Student Engagement & Assessment
Free: Kahoot! AI-powered quiz generation now lets teachers build a full interactive quiz from a document or topic in seconds. Adaptive difficulty, real-time engagement analytics, and LMS integration are available on the free tier. Still one of the highest-engagement tools in the K-8 classroom.
Paid: Kahoot! for Schools — pricing varies by institution School plans add advanced reporting, student progress tracking across sessions, and curriculum-aligned content libraries. Most schools purchase at the district level. This is worth checking if your school already has a license before paying individually.
Supervised AI Student Interaction
Free to start: Flint (flintk12.com) Flint is in a category of its own, and it deserves a spotlight. The core idea: teachers create assignments, students interact with an AI tutor called Sparky, and teachers can view every single conversation. Not just summaries. You get the full transcript of what each student asked and how the AI responded. Inappropriate messages are automatically flagged. Class-wide summaries surface where students are struggling across the whole group. The AI adapts to each student's level in real time, pushing stronger students further and giving extra support to those who need it.

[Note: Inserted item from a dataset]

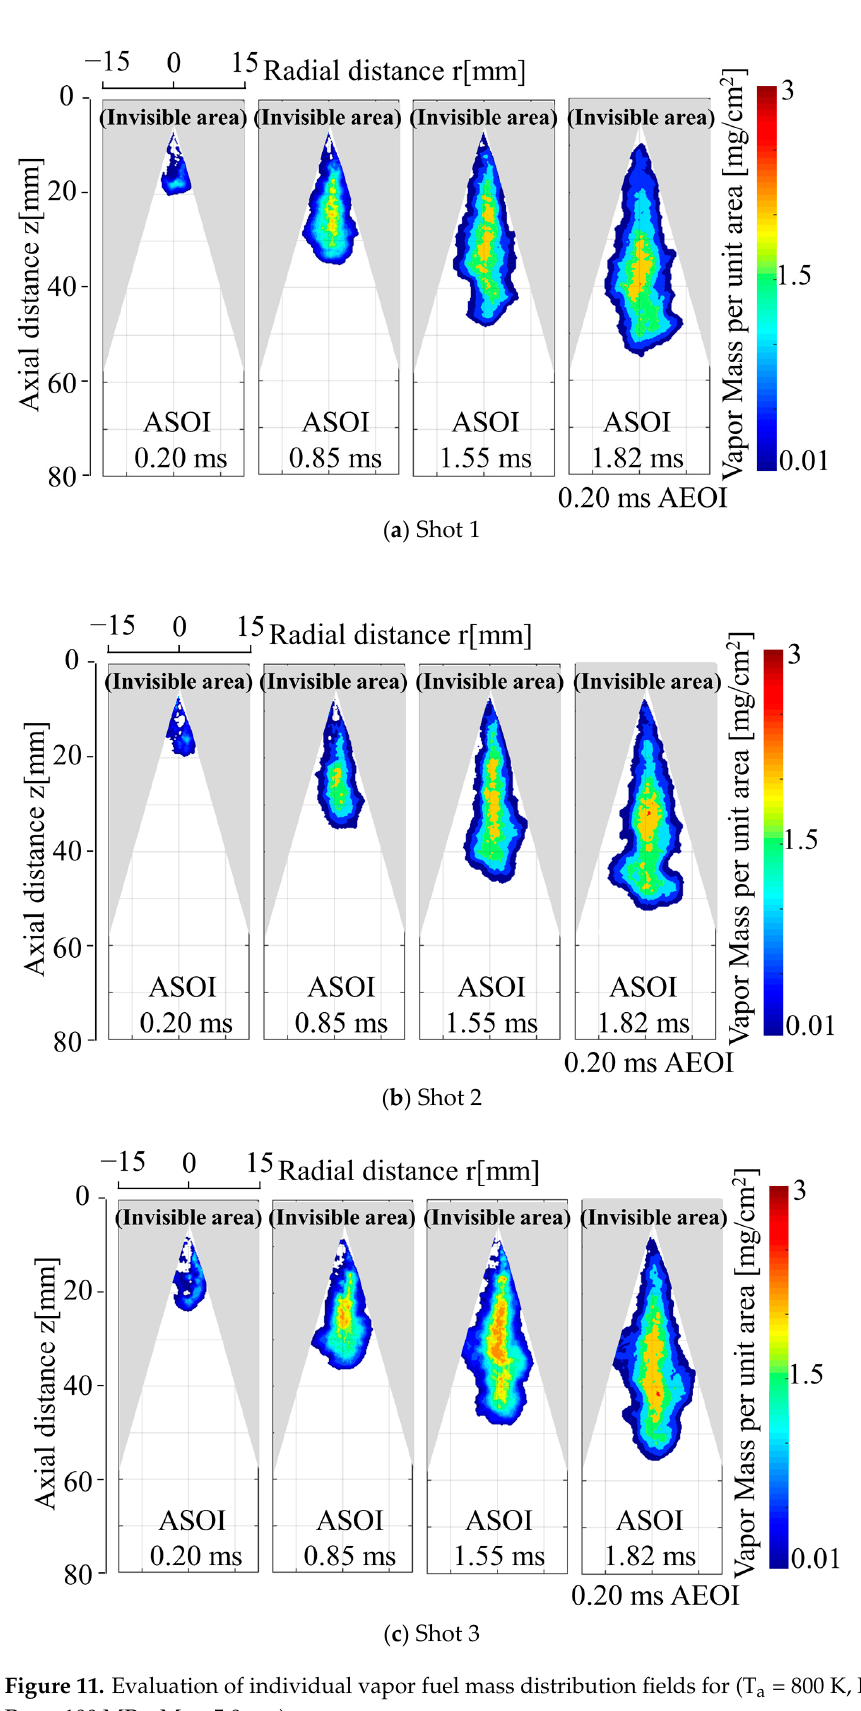
Figure 11. Evaluation of individual vapor fuel mass distribution fields for (T a = 800 K, P a = 4.8 MPa, P inj = 100 MPa, M f = 5.0 mg).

The platform is free to start, with school and district licensing for full institutional rollout. It's used by over 400,000 teachers and students across hundreds of schools worldwide and recently raised a $15M Series A. This is a signal that it's gaining serious traction. Worth a look even if your school isn't ready to go all-in; the free tier is enough to try it with one class.
A Personal Note — Tools I Built for Teachers and Students
I want to give a quick plug to a couple of tools I created specifically with teachers and students in mind, both available at themarketshop.com.
QuizlinkPro is a full classroom toolkit built specifically for teachers. The AI quiz generator creates quizzes from any topic in seconds including multiple choice, true/false, short answer, or essay and students join via a shared link with no login required. Beyond quizzes, it includes AI-powered classroom games (Two Truths & a Lie, Timeline Tap), an AI assignment feedback tool with rubric-building, an AI report card comment generator, and a free Canvas quiz converter that turns pasted questions into a QTI zip file ready to upload directly to Canvas. Everything is free to start.
Level 5 Prep is a student-facing flashcard and study tool built for focused review and test prep. This is great for unit review and exam cycles.
Both tools are worth checking out if you're looking for straightforward, no-fuss options that complement the AI tools above.
The Bottom Line
The common thread across everything on this list: the tools are handling the repetitive, procedural work such as grading first drafts, leveling materials, generating visuals, while teachers stay in charge of judgment, relationships, and the parts of teaching that actually require a human.
Start with whatever free tier matches your biggest time drain. Lesson planning? ChatGPT. Differentiation? Diffit. Grading feedback? Brisk or Gradeasy.ai. Most of these cost nothing to try, and the ones worth paying for become obvious quickly once you've used the free version.
Summer is a great time to experiment with one or two. September will look very different if you do.